Czy ktoś potrafi wyjaśnić tę osobliwość?


----------



## BezierCurve

Być może wynika to z faktu, że często pytamy nie tyle o przeczytanie "od deski do deski", ile o samą znajomość książki (również w przypadku, gdy ktoś jej nie doczytał do końca).

Czasownik dokonany zarezerwowany jest chyba właśnie dla takich sytuacji, kiedy dokładna informacja o przeczytaniu jest ważna, np. dla nauczyciela lub osoby, która tę książkę chce pożyczyć.

Podobnie jest chyba w pytaniach rodzaju "Uczyłeś się w szkole całkowania?"


----------



## majlo

BezierCurve said:


> Być może wynika to z faktu, że często pytamy nie tyle o przeczytanie "od deski do deski", ile o samą znajomość książki (również w przypadku, gdy ktoś jej nie doczytał do końca).
> 
> Czasownik dokonany zarezerwowany jest chyba właśnie dla takich sytuacji, kiedy dokładna informacja o przeczytaniu jest ważna, np. dla nauczyciela lub osoby, która tę książkę chce pożyczyć.
> 
> Podobnie jest chyba w pytaniach rodzaju "Uczyłeś się w szkole całkowania?"




Fakt. Wydaje mi się, że masz rację. Natomiast aspektu dokonanego użylibyśmy, gdybyśmy się chcieli dowiedzieć konkretów, czyli czy dana rzecz została wykonana, powiedzmy, od początku do końca. Np. uczeń, który mówi, że uczył się na sprawdzian, ale dostał gałę, może usłyszeć, że być może i się uczył, ale się nie nauczył.


----------



## Ben Jamin

BezierCurve said:


> Być może wynika to z faktu, że często pytamy nie tyle o przeczytanie "od deski do deski", ile o samą znajomość książki (również w przypadku, gdy ktoś jej nie doczytał do końca).
> 
> Czasownik dokonany zarezerwowany jest chyba właśnie dla takich sytuacji, kiedy dokładna informacja o przeczytaniu jest ważna, np. dla nauczyciela lub osoby, która tę książkę chce pożyczyć.
> 
> Podobnie jest chyba w pytaniach rodzaju "Uczyłeś się w szkole całkowania?"

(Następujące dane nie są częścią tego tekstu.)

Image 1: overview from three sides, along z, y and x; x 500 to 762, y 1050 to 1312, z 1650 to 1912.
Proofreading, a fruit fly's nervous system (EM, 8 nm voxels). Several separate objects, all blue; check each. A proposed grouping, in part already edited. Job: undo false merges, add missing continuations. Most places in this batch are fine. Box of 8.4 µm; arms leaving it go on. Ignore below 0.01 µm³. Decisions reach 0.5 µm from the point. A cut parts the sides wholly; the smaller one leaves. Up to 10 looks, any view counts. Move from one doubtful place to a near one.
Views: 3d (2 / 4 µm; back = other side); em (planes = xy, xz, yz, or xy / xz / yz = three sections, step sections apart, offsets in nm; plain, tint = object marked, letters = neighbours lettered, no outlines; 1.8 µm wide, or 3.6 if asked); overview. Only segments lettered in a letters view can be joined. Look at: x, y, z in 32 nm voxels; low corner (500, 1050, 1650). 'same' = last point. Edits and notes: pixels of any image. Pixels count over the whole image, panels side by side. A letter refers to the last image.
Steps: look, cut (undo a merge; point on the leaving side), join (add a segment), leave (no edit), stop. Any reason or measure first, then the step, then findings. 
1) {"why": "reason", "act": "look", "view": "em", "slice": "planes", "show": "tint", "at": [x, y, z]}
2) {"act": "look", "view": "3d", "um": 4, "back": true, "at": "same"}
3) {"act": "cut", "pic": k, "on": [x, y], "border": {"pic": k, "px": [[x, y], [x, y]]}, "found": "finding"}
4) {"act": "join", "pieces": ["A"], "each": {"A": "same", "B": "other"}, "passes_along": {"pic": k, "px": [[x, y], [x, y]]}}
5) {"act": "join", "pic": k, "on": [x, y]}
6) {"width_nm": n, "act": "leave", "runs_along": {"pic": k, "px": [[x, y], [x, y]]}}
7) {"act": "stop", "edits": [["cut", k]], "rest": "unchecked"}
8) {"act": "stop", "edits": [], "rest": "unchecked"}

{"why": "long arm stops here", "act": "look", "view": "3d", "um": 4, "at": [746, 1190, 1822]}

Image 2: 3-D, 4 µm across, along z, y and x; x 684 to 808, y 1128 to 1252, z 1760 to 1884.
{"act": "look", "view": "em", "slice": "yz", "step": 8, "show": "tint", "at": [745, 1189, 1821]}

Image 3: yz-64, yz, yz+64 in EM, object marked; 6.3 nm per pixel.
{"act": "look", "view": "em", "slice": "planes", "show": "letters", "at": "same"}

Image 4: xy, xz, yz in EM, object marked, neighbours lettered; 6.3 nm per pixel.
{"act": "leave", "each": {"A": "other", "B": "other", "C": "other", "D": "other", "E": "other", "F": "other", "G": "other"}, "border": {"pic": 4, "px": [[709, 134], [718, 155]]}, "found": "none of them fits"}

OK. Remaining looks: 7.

 To znaczy należy to traktować jako idiom (leksykalizm) a nie osobliwość gramatyczną?


----------



## BezierCurve

Od takich szczegółowych klasyfikacji mamy wszak wąskie grono ekspertów, ustalających normy dla milionów. Zdaje się, że nawet co do ścisłej definicji _idiomu_ istnieją pewne rozbieżności. Jak dla mnie - nie jest to idiom.

Zresztą - jak zwał, tak zwał; wszystko pewnie rozbija się o nasze dosyć luźne podejście do kwestii czasowników dokonanych i niedokonanych. Np. w przypadku:

"Oglądałeś ten film?" / "Obejrzałeś ten film?" 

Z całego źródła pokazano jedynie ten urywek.